Language and Logic - rbjones/HoLoTruth GitHub Wiki

We are concerned here exclusively with propositional language and deductive logic.

Propositional Language
Deductive Logic
Logical Consistency and Completeness
Interpretation and Proof Theoretic Strength
Translation and Expressiveness
The Universality of HOL
Practical Considerations

Propositional Language

Propositional language is language in which one can express or assert sentences. A sentence is an expression which has a truth value. The elements of the language have meanings which combine to give meaning to the sentences of the language, and the meaning of a sentence consists of, or includes, its truth conditions. If you understand the meaning, and hence the truth conditions, of a sentence, then when you are told its truth value, you know something about the subject matter of the sentence. You know that the conditions necessary for the truth of the sentence hold.

So that's a thumbnail sketch of what propositional language is.

Deductive Logic

A logic is a set of rules which allow inference from a group of sentences in some language to a new sentence. If the logic is sound, then these rules correspond to the meanings of the sentences of the language in the following way: the rules preserve truth.
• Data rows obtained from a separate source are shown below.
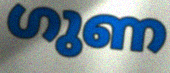
ഗുണ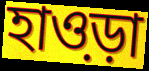
হাও়ড়া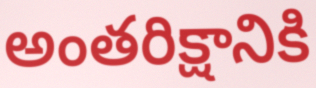
అంతరిక్షానికిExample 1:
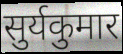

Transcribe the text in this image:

सुर्यकुमार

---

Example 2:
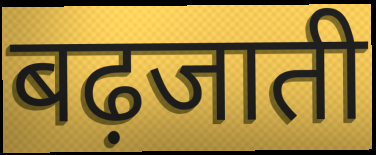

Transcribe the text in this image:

बढ़जाती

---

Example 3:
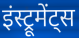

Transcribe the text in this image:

इंस्ट्रूमेंट्स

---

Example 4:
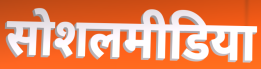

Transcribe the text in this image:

सोशलमीडिया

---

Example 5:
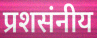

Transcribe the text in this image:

प्रशसंनीय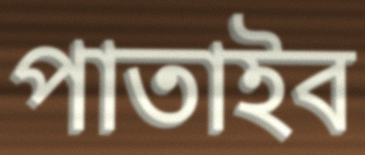
পাতাইব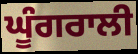
ਘੂੰਗਰਾਲੀ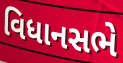
વિધાનસભે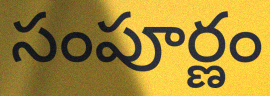
సంపూర్ణం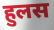
हुलस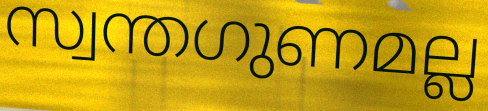
സ്വന്തഗുണമല്ല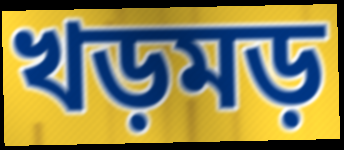
খড়মড়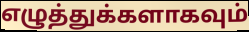
எழுத்துக்களாகவும்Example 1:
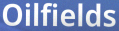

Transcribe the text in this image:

Oilfields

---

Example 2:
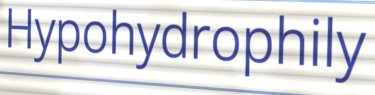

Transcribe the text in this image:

Hypohydrophily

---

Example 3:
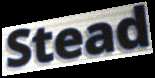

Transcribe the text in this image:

Stead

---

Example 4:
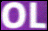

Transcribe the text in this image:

OL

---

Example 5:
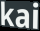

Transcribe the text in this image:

kai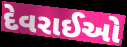
દેવરાઈઓ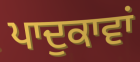
ਪਾਦੁਕਾਵਾਂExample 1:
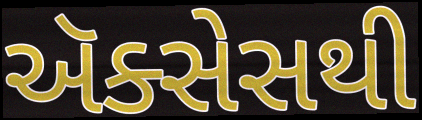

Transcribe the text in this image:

ઍક્સેસથી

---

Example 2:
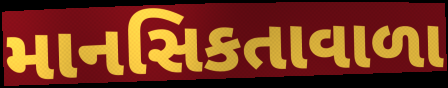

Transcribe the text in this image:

માનસિકતાવાળા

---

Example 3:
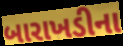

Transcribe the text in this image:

બારાખડીના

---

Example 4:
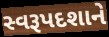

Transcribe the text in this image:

સ્વરૂપદશાને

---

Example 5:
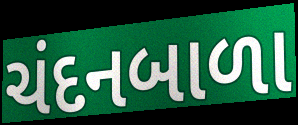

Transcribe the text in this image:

ચંદનબાળાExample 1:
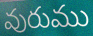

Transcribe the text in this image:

వురుము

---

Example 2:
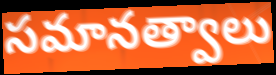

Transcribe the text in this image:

సమానత్వాలు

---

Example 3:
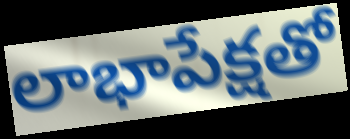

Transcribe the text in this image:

లాభాపేక్షతో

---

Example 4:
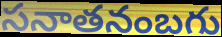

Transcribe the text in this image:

సనాతనంబగు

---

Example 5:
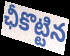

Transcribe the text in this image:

ఛీకొట్టినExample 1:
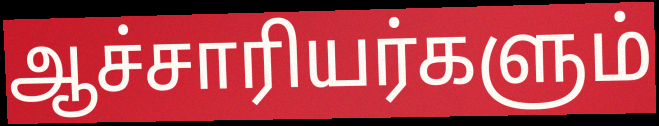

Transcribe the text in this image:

ஆச்சாரியர்களும்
This means that whenever the rules permit drawing some conclusion C from a set of premises S, then if all the sentences in S are true, then C will also be true. Put another way, in a sound logic the rules only admit inference from S to C if whenever the truth conditions for all the sentences in S are satisfied, then so will be the truth conditions for C, in more jargon, the conjunction of the truth conditions for the sentences in S entails the truth condition for C.

Some kinds of logic are not sound in this way, though there may be controversy about whether these systems really should be accepted as logics. An example is inductive logic.

Logical Consistency and Completeness

Sometimes the proof rules for some system allow any sentence to be derived, and the logic is then considered to be inconsistent, otherwise the logic is consistent. One way to establish consistency is by ensuring that the language has a clearly defined semantics (i.e. the truth conditions of the sentences are well defined) and then proving that there is at least one sentence which is false under that semantics (i.e. its truth conditions are never satisfied) and that the logic is sound. This establishes that no falsehood is derivable and the logic is consistent.

Most logical systems in use are consistent, though there have been many cases in which logical systems once thought consistent were found to be inconsistent.

A logical system is complete if all true sentences of the language are derivable according to the rules of the logic. Kurt Godel proved the incompleteness of all (effective) logical systems which contain arithmetic, and this applies to most of the languages of interest here. We therefore have to settle for logical systems in which only some of the logical truths can be proven, and it is a matter of interest in a logical system how many of the truths expressible in the language can be proven in the logic. Similar considerations apply also to the semantic expressiveness of a language. It might be (and it always will be) that a language is complete only because it is limited in what truths it can express.

These considerations bear upon the claim I have made about "universality of HOL", upon what that claim means, and whether it can be established.